Latin America, a region once plagued with high inflation, has seen a drastic shift in spending and consumption trends in the past decade. This shift of consumption has been due to multiple factors, particularly the economic boom and declining poverty of the region. In the past decade, 50 million people in Latin America have joined the middle class according to a World Bank study.
This change is transforming needs to wants. Instead of buying low end products, middle to high-end products have become popular; such as cars, electronics, and beauty products. This helps explain why countries such as South Korea are recognizing huge increases in exports to the trade region. In 2011, trade boomed to an astounding $35 billion, up an estimated 18% over 2010. This increase came in large part due to the sale of automobiles, electronics, and home appliances.
Canadian banks are also seeing gains in the trade region. One in five bank mortgages are backed by Scotiabank, which has the largest presence in Latin America. The banks strategy is aimed at lower income clients who are moving up the ladder of social class.

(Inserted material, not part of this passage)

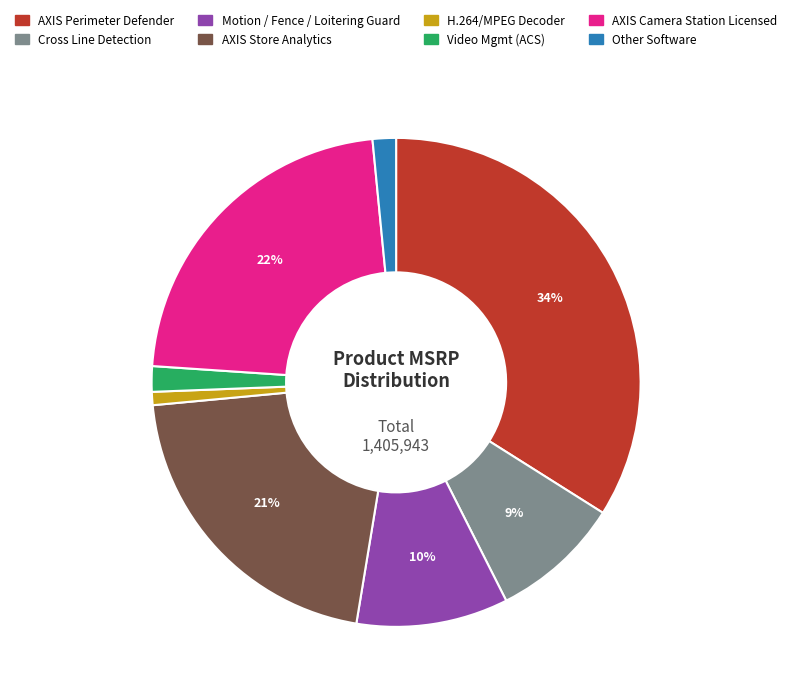

What is the smallest slice in the pie chart?

H.264/MPEG Decoder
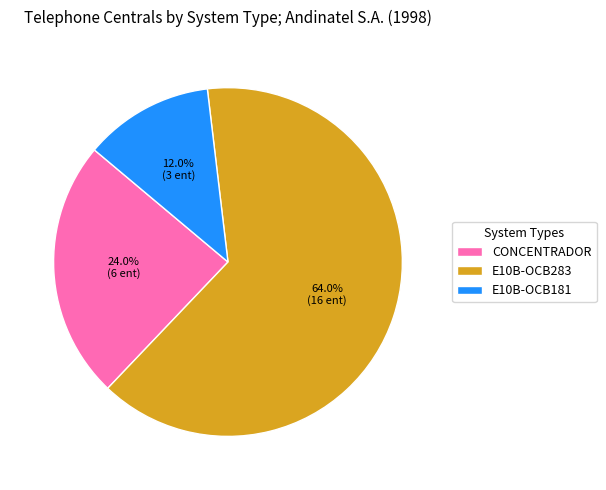

How many segments does this pie chart have?

3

To hold on to these gains, policy changes need to be put in place related to productivity, employment, education and growth. Without a sustainable framework to move forward with, the gains could be lost fairly quickly in today’s highly volatile world economy. Better access to quality education will help sustain these gains in the long term. Education is crucial to moving out of poverty and to therefore increase international business activity. Combine that with safety nets put in place for the unemployed, and you have a recipe for sustainable growth ahead in Latin America.